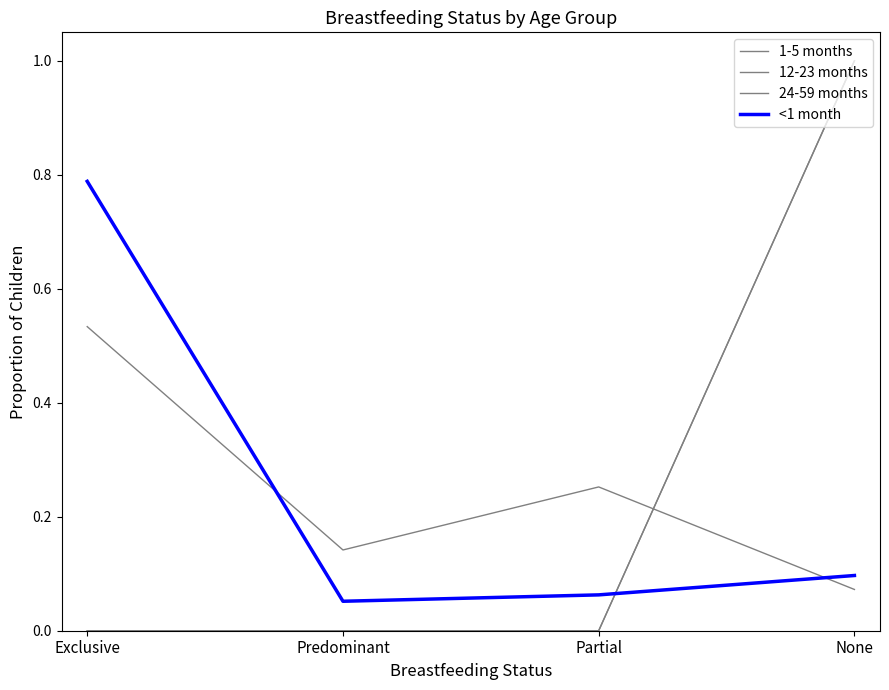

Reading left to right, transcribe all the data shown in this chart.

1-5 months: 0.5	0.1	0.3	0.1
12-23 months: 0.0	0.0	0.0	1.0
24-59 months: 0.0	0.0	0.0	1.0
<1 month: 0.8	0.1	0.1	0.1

● Problem to work on: Copy the listing above word for word, including every line of text and number, but leave out the picture.

● Your response:
Reading left to right, transcribe all the data shown in this chart.

1-5 months: 0.5	0.1	0.3	0.1
12-23 months: 0.0	0.0	0.0	1.0
24-59 months: 0.0	0.0	0.0	1.0
<1 month: 0.8	0.1	0.1	0.1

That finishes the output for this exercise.